[THE DATA]
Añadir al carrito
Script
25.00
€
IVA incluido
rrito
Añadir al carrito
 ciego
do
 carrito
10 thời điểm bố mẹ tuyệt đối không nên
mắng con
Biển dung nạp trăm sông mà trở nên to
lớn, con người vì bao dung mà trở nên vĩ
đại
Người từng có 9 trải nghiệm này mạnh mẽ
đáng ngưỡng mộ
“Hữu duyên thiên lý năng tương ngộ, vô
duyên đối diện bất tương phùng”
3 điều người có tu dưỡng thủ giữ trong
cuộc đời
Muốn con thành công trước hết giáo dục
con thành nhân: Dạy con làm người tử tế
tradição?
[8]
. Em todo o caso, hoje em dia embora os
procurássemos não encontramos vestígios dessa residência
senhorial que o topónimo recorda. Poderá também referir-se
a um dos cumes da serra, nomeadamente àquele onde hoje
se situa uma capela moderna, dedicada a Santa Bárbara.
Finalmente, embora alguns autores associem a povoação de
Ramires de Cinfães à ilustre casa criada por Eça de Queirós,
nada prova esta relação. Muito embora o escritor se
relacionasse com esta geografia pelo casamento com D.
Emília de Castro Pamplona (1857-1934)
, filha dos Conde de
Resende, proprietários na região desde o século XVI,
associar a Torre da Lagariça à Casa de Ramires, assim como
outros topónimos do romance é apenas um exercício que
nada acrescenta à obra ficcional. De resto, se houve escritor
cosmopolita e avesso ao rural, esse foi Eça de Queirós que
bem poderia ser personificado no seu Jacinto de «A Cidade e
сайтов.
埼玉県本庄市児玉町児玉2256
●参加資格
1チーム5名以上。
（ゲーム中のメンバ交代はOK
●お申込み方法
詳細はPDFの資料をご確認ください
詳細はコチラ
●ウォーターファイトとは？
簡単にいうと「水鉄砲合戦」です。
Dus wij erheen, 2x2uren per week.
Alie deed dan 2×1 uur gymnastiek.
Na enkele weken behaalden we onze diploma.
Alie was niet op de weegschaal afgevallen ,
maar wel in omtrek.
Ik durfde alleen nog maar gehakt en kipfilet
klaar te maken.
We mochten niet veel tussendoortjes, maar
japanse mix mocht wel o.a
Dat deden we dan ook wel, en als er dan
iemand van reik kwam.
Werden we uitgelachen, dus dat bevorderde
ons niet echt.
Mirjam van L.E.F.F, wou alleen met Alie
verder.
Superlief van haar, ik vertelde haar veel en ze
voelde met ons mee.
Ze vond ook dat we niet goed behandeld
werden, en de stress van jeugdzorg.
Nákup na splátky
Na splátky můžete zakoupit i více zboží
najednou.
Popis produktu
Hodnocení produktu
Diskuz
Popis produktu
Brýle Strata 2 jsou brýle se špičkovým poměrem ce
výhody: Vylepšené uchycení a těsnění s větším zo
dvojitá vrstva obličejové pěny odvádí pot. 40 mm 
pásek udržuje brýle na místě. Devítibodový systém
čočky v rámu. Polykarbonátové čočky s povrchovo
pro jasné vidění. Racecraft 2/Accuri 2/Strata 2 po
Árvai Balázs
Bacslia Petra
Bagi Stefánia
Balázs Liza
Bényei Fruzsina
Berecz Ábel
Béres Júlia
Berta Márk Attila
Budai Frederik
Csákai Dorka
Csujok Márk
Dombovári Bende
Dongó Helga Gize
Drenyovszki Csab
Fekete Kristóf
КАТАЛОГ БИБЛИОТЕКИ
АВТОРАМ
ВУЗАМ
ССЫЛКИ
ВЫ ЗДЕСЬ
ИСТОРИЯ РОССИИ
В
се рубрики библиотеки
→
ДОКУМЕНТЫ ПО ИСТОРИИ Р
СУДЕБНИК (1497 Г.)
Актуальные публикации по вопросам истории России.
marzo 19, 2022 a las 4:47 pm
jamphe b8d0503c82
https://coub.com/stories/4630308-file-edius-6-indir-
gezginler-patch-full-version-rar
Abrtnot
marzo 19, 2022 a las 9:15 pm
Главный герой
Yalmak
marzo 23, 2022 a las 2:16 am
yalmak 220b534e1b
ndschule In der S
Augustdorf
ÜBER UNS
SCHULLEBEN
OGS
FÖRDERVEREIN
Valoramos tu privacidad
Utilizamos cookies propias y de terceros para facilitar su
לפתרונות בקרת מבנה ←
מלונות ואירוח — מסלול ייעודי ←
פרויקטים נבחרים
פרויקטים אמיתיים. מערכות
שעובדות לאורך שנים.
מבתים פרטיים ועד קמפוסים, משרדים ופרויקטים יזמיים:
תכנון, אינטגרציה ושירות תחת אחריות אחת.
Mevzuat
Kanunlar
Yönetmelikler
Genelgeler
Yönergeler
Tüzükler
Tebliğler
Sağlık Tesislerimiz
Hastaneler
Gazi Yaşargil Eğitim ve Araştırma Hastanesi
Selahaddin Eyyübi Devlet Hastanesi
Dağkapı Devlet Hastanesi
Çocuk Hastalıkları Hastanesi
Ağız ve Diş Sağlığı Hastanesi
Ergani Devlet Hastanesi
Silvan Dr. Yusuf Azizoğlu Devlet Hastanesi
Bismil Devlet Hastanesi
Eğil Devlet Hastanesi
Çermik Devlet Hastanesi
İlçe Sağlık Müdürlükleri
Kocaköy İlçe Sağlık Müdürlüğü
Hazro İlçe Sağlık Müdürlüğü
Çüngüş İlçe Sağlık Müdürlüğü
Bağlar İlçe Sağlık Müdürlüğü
[/THE DATA]
WHAT TO PRODUCE: The lines to copy are those above that contain "Devlet".

RESPONSE BOX:
Selahaddin Eyyübi Devlet Hastanesi
Dağkapı Devlet Hastanesi
Ergani Devlet Hastanesi
Silvan Dr. Yusuf Azizoğlu Devlet Hastanesi
Bismil Devlet Hastanesi
Eğil Devlet Hastanesi
Çermik Devlet Hastanesi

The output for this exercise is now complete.